Une partie de ce message reste obscure mais les noms de deux peintres y sont révélés clairement : Poussin et Téniers. Le premier, associé à « bergère », évoque le célèbre tableau « Les bergers d’Arcadie », maintes fois cité dans l’affaire. Quant à Teniers il doit être associé à la formule « pas de tentation » pour désigner l’une de ses nombreuses « Tentation de saint Antoine », et plus précisément une tentation qui n’en serait pas une, en l’occurrence et selon la thèse de Didier Héricart de Thury et Franck Daffos, un tableau conservé par le musée du Prado.
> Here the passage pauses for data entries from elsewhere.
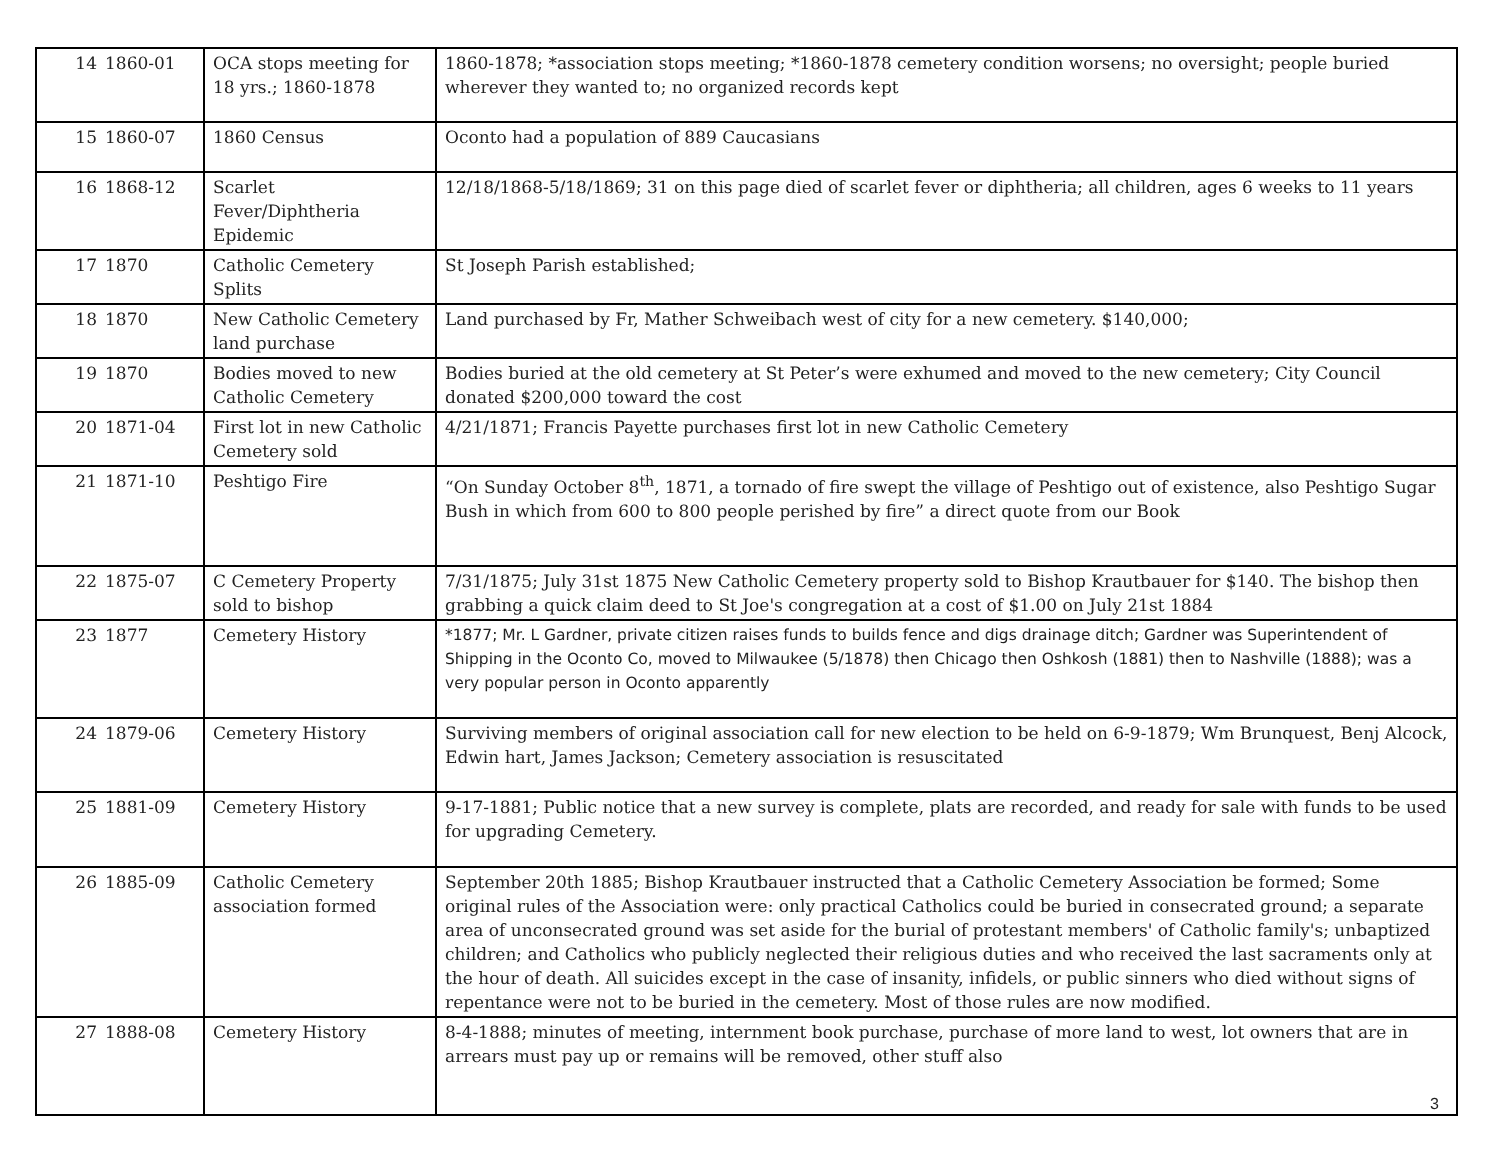| 14 | 1860-01 | OCA stops meeting for 18 yrs.; 1860-1878 | 1860-1878; *association stops meeting; *1860-1878 cemetery condition worsens; no oversight; people buried wherever they wanted to; no organized records kept |
| 15 | 1860-07 | 1860 Census | Oconto had a population of 889 Caucasians |
| 16 | 1868-12 | Scarlet Fever/Diphtheria Epidemic | 12/18/1868-5/18/1869; 31 on this page died of scarlet fever or diphtheria; all children, ages 6 weeks to 11 years |
| 17 | 1870 | Catholic Cemetery Splits | St Joseph Parish established; |
| 18 | 1870 | New Catholic Cemetery land purchase | Land purchased by Fr, Mather Schweibach west of city for a new cemetery. $140,000; |
| 19 | 1870 | Bodies moved to new Catholic Cemetery | Bodies buried at the old cemetery at St Peter’s were exhumed and moved to the new cemetery; City Council donated $200,000 toward the cost |
| 20 | 1871-04 | First lot in new Catholic Cemetery sold | 4/21/1871; Francis Payette purchases first lot in new Catholic Cemetery |
| 21 | 1871-10 | Peshtigo Fire | “On Sunday October 8<sup>th</sup>, 1871, a tornado of fire swept the village of Peshtigo out of existence, also Peshtigo Sugar Bush in which from 600 to 800 people perished by fire” a direct quote from our Book |
| 22 | 1875-07 | C Cemetery Property sold to bishop | 7/31/1875; July 31st 1875 New Catholic Cemetery property sold to Bishop Krautbauer for $140. The bishop then grabbing a quick claim deed to St Joe's congregation at a cost of $1.00 on July 21st 1884 |
| 23 | 1877 | Cemetery History | *1877; Mr. L Gardner, private citizen raises funds to builds fence and digs drainage ditch; Gardner was Superintendent of Shipping in the Oconto Co, moved to Milwaukee (5/1878) then Chicago then Oshkosh (1881) then to Nashville (1888); was a very popular person in Oconto apparently |
| 24 | 1879-06 | Cemetery History | Surviving members of original association call for new election to be held on 6-9-1879; Wm Brunquest, Benj Alcock, Edwin hart, James Jackson; Cemetery association is resuscitated |
| 25 | 1881-09 | Cemetery History | 9-17-1881; Public notice that a new survey is complete, plats are recorded, and ready for sale with funds to be used for upgrading Cemetery. |
| 26 | 1885-09 | Catholic Cemetery association formed | September 20th 1885; Bishop Krautbauer instructed that a Catholic Cemetery Association be formed; Some original rules of the Association were: only practical Catholics could be buried in consecrated ground; a separate area of unconsecrated ground was set aside for the burial of protestant members' of Catholic family's; unbaptized children; and Catholics who publicly neglected their religious duties and who received the last sacraments only at the hour of death. All suicides except in the case of insanity, infidels, or public sinners who died without signs of repentance were not to be buried in the cemetery. Most of those rules are now modified. |
| 27 | 1888-08 | Cemetery History | 8-4-1888; minutes of meeting, internment book purchase, purchase of more land to west, lot owners that are in arrears must pay up or remains will be removed, other stuff also |
3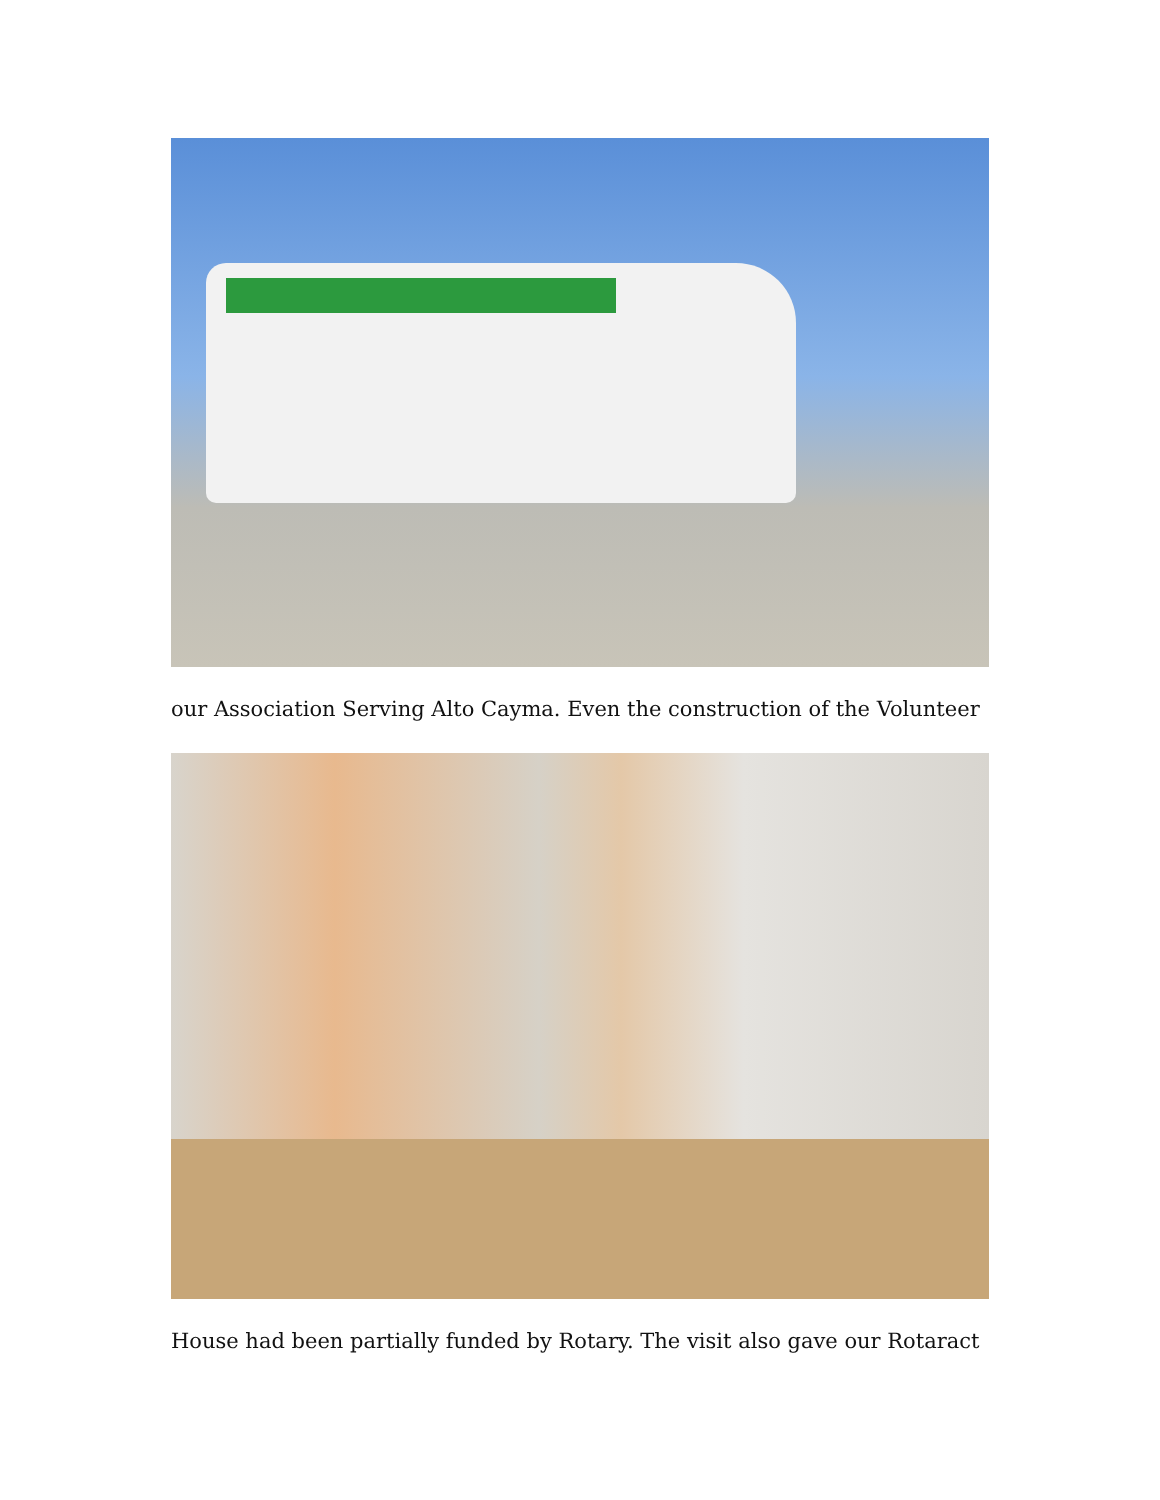our Association Serving Alto Cayma. Even the construction of the Volunteer
House had been partially funded by Rotary. The visit also gave our Rotaract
Delacroix apparaît de manière plus subtile, grâce à la formule « par la croix », qui doit être associée au « cheval de Dieu » pour évoquer la fresque de l’église Saint-Sulpice « Héliodore chassé du Temple », où un cheval envoyé par Dieu chasse Héliodore venu piller le Temple de Jérusalem.

Ces références à des peintres et à des œuvres picturales précises ont été interprétées de mille façons, mais il reste l’allusion au trésor du Temple de Jérusalem.


EN CONCLUSION…

Cet aperçu très succinct nous montre toute la complexité de l’affaire qui, quoiqu’on en dise, n’est sans doute pas prête d’être résolue. D’ailleurs, le voudrait-on seulement ? Le mystère de l’abbé Saunière et de sa fortune fait rêver toute une cohorte de « chercheurs », et vivre tout un village qui ne serait sans doute aujourd’hui qu’un coin perdu des Corbières, sans intérêt touristique. Le mystère doit rester, le rêve est à ce prix.